The railroad conductor approached in his period costume, and smiling passengers handed their tickets to him. He punched each ticket and returned it to them, a souvenir of their ride. The conductor reached Delores where she sat, and she passed her ticket to him. He punched it for her and asked whether she was enjoying the trip. “I was,” she said, and in the fog of her daydream, the conductor’s smile became the smile of the nurse, the nurse who cared so well for Delores, but Delores resented for interrupting her dates throughout the day.

“Miss Delores, you need to be with me long enough to eat something, okay? You can’t take your medicine without some food first, right?”

“I was enjoying myself so much.”

“Were you riding your cruise boat again, Miss Delores?”

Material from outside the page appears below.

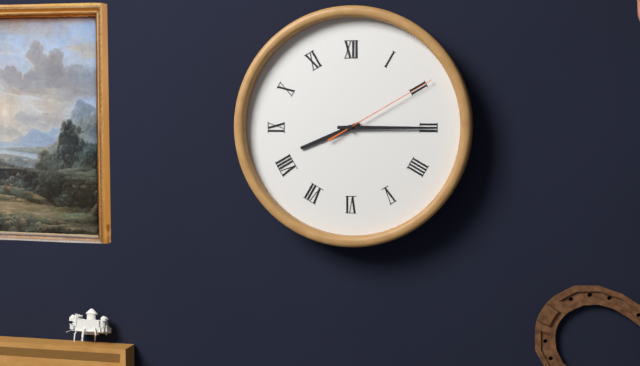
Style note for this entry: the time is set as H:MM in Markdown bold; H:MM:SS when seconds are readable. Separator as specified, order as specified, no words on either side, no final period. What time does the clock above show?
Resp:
**8:15:10**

“No, I was…I was on a train, riding through a pretty little valley with lots of trees. And I was with a very nice man.”

“I am sure you were, Miss Delores. Were you riding the train with your Wallace?”

“No, Wallace is gone.”

“And you know why he’s gone, right Miss Delores? You know why you’re here?”

“Wallace died and the judge said I had to come here and stay with you.”

“Now why do you suppose the judge would say a thing like that?”

“Cause Wallace was sleeping and I soaked the bedroom carpet with kerosene, and I lit it under the door with a fireplace match.”

“That’s good, Miss Delores.”

“And they said the smoke’s what got him.”

Delores paused, turned her head and looked again out the window, and she saw birch trees and falling leaves, and for a moment, she thought she saw snowflakes floating past as the train rocked along. He slid his hand under hers on the seat and smiled at her.

“But I made sure the cat was out first, before I closed the bedroom door. And that’s good, right?”

The nurse watched Delores swallow the last of her medicine, and said again, “That’s good, Miss Delores, that’s good.”